I cut the television cable cord several years ago. With digital indoor antennae, I receive signals from ABC, CBS, FOX, NBC and PBS. We have a Roku and a ‘smart’ television and subscribe to Acorn TV, Amazon Prime, HBO Now, Hulu and Netflix streaming.

It’s easy to binge through a year, a season, or a series. I’m constantly on the hunt for new offerings. I like intelligent police procedurals, good British black humor, and…well, intelligent and interesting shows.
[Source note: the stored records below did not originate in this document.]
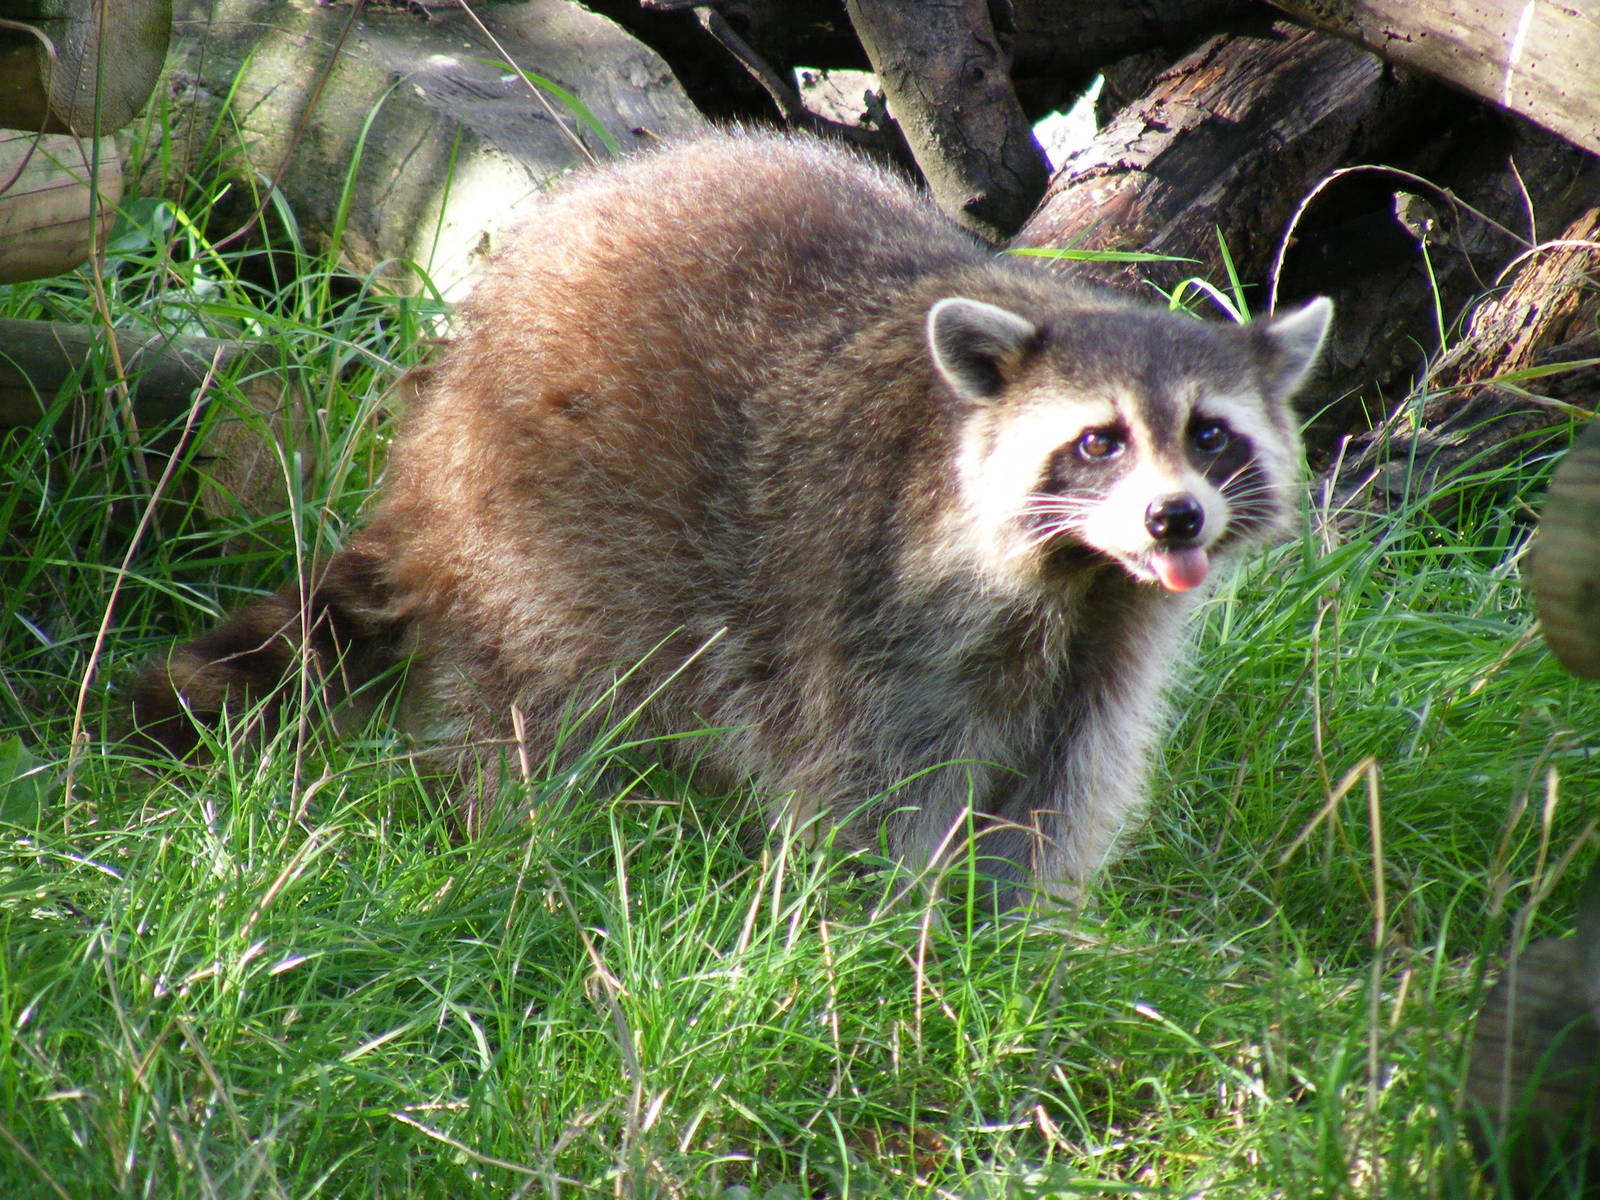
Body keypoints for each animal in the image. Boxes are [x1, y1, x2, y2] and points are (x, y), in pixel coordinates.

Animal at [127, 130, 1330, 905]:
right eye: (1100, 441)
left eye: (1211, 435)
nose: (1174, 520)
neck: (1079, 576)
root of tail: (443, 412)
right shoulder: (876, 598)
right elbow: (877, 786)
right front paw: (894, 933)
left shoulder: (1108, 646)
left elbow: (1059, 788)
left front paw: (1018, 935)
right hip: (541, 526)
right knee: (527, 700)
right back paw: (522, 836)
Acorn is often one of my favorite sources. They don’t have a large catalog but they manage to pull in good finds from Australia, Canada, New Zealand and the UK. I already raced through ’19-2′, which is an entertaining series but a little uneven. Right now, I’m watching ‘Deep Water’ at the painfully slow pace of one new episode a week, and ‘Raised by Wolves’, restricting myself to one of those per night.

I’m on my last episode. I’m bracing for withdrawal. That series is just too short.
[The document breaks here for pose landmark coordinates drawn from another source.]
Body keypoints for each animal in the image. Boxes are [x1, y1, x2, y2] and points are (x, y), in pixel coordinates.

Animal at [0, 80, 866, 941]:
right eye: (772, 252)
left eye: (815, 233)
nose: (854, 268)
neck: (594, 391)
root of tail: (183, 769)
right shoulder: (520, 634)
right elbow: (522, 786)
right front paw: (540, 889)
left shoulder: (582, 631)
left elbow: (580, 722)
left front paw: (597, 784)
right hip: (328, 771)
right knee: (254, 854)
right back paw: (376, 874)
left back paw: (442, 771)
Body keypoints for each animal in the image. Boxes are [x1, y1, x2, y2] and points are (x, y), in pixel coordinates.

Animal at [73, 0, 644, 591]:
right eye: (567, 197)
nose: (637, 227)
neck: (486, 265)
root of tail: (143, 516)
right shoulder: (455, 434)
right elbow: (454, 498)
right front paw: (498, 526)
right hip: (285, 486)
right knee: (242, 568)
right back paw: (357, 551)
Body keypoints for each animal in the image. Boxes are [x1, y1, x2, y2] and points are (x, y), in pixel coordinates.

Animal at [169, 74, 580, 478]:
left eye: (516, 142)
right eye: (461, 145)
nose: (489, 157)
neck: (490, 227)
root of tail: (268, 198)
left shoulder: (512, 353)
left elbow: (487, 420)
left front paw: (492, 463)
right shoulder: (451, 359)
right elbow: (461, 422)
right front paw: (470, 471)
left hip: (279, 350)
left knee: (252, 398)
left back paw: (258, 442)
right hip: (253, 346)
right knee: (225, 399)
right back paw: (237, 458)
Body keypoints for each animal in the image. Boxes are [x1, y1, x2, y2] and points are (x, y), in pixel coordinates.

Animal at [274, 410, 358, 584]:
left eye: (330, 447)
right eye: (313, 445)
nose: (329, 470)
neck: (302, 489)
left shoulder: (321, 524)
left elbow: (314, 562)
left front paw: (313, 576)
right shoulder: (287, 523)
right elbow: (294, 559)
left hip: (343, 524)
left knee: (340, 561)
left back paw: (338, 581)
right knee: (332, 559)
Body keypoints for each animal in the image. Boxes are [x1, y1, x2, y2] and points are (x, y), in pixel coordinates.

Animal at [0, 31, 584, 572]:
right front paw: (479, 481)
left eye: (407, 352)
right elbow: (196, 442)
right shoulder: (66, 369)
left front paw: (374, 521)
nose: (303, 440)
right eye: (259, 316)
Over on Amazon Prime, I’m finishing up on the excellent ‘The Night Manager’. Based on a John Le Carre novel and staring Hugh Laurie, Tom Hiddleston and Olivia Coleman, it has a terrific supporting cast and is tremendously well written, acted, directed and plotted. High marks all around. I’ve already completed ‘Goliah’. I began ‘Fleabag’ but disliked and dismissed it after one episode. However, a dinner companion the other night told me to persevere because it gets better. We’d been comparing shows and books (I’ve convinced her to attempt Elena Ferrante’s Neapolitan quartet again as she gave up reading ‘My Brilliant Friend’) so I’m inclined to trust her. She also recommended ‘Good Girls Revolt’. It’s been added to my Amazon list.
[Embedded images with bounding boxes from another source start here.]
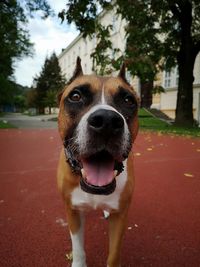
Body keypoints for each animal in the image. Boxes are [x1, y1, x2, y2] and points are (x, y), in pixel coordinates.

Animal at [57, 57, 139, 266]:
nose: (107, 121)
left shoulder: (120, 217)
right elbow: (78, 249)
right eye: (75, 96)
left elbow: (114, 254)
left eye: (128, 100)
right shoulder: (72, 211)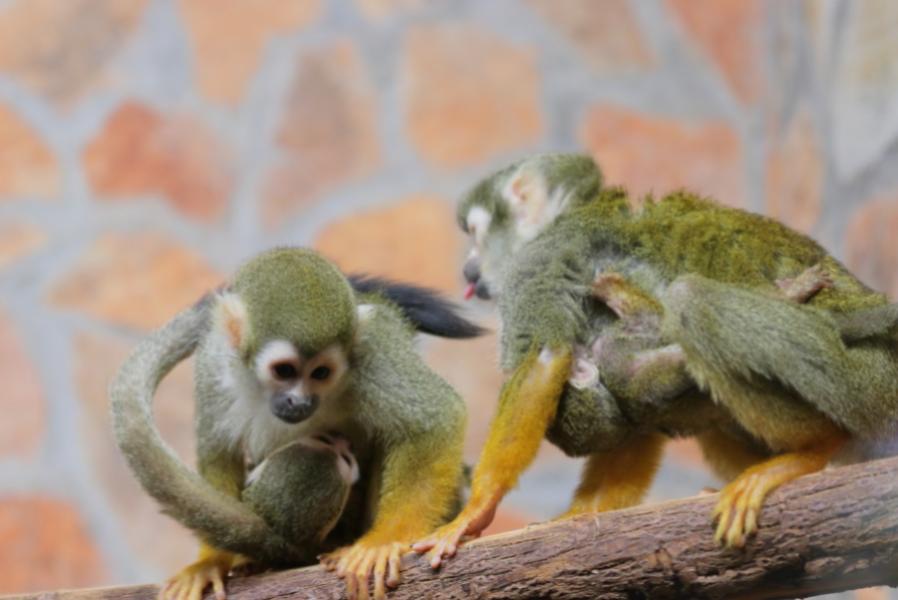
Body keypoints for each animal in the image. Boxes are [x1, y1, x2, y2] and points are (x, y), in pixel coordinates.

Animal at [111, 247, 476, 600]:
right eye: (284, 370)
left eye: (321, 373)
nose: (299, 401)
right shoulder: (213, 359)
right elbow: (218, 451)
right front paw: (211, 561)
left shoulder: (372, 353)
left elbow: (434, 418)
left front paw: (383, 542)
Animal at [414, 151, 898, 564]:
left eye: (474, 235)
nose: (468, 268)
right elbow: (636, 425)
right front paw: (577, 517)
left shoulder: (540, 261)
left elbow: (545, 357)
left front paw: (472, 513)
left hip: (865, 382)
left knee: (692, 303)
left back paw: (812, 450)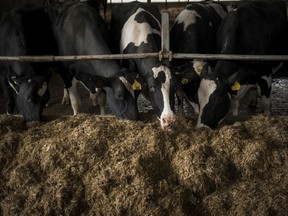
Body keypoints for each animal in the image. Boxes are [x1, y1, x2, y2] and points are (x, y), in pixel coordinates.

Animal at [196, 0, 288, 128]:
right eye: (198, 97)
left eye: (217, 99)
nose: (200, 128)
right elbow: (234, 104)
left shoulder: (266, 74)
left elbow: (265, 102)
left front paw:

Viewing is pretty shallow on HBO Now. ‘Westworld’ is the main draw…. I watch ‘Tracy Ullmann’ or whatever it’s called and that has some enjoyable skits. Her talents still amaze me.

I returned to Hulu for a reduced price after a few months off of them. Sadly, there’s not much that I see as quality from this consortium of major corporations. I’ve watched Casual’ but the characters remain too self-absorbed and shallow, with thin and slightly recurring issues for it to remain an interesting show. I’m watching ‘The Musketeers’ but it’s popcorn for dinner when you wanted lasagna. Someone recommended ‘Blind Spot’ the other night so I’ll give it a go. I’m a Jeffrey Donovan fan so I’ll also try his new offering when it arrives in December. I’ve also started ‘Aliens’ but it’s not holding my interest. We’ll see.

Netflix continues to pull something out of the bag for me. After ‘Orange is the New Black’, ‘Stranger Things’, ‘Grace and Frankie’, and ‘River’, they gave me the final season of ‘The Fall’. I’ve also enjoy ‘Luke Cage’ on there, and to a lessor extent, ‘Dark Matters’. The last perplexes me with its industrialized vision of future travel, where keyboards remain the rage. (Or is it an alternative universe?) ‘iZombie’ was finished as far as the episode list was concerned. It’s suffering some growing pains. ‘Longmire’ has been completed to date and we watch ‘The Crown’, but their offering of Queen Elizabeth II seems so diffident, weak and unsure that we’re taken aback. We also spend much time searching for information about how much of it was true and what’s being dramatized to provide better theater. Now I’m enjoying ‘Paranoid’ and ‘Doctor Foster’  although I find neither unqualified viewing success. ‘Paranoid’ disappoints me because it features so many actors I enjoy (like Leslie Sharp, who was terrific in ‘Happy Valley’) but I’m not overly fond of the characters, especially Nina, who I consider too flaky. Her flakiness is inconsistent and I detest character inconsistency. It’s one thing if they develop as inconsistent and are known to be so but this seems to be used a device to pad the episodes and provide extra tension, basically weak and lazy writing.

And that’s where I stand, on the precipice of a viewing gap. That’s not bad, if that’s the worse matter happening in my personal life, and it is. Besides that, several interesting movies are now out (I’m thinking of ‘Fantastic Beasts and Where to Find Them’ and ‘Arrival’) to go see, and I have several stacks of novels to read.

But if you happen to have something else worth watching, please, please…share.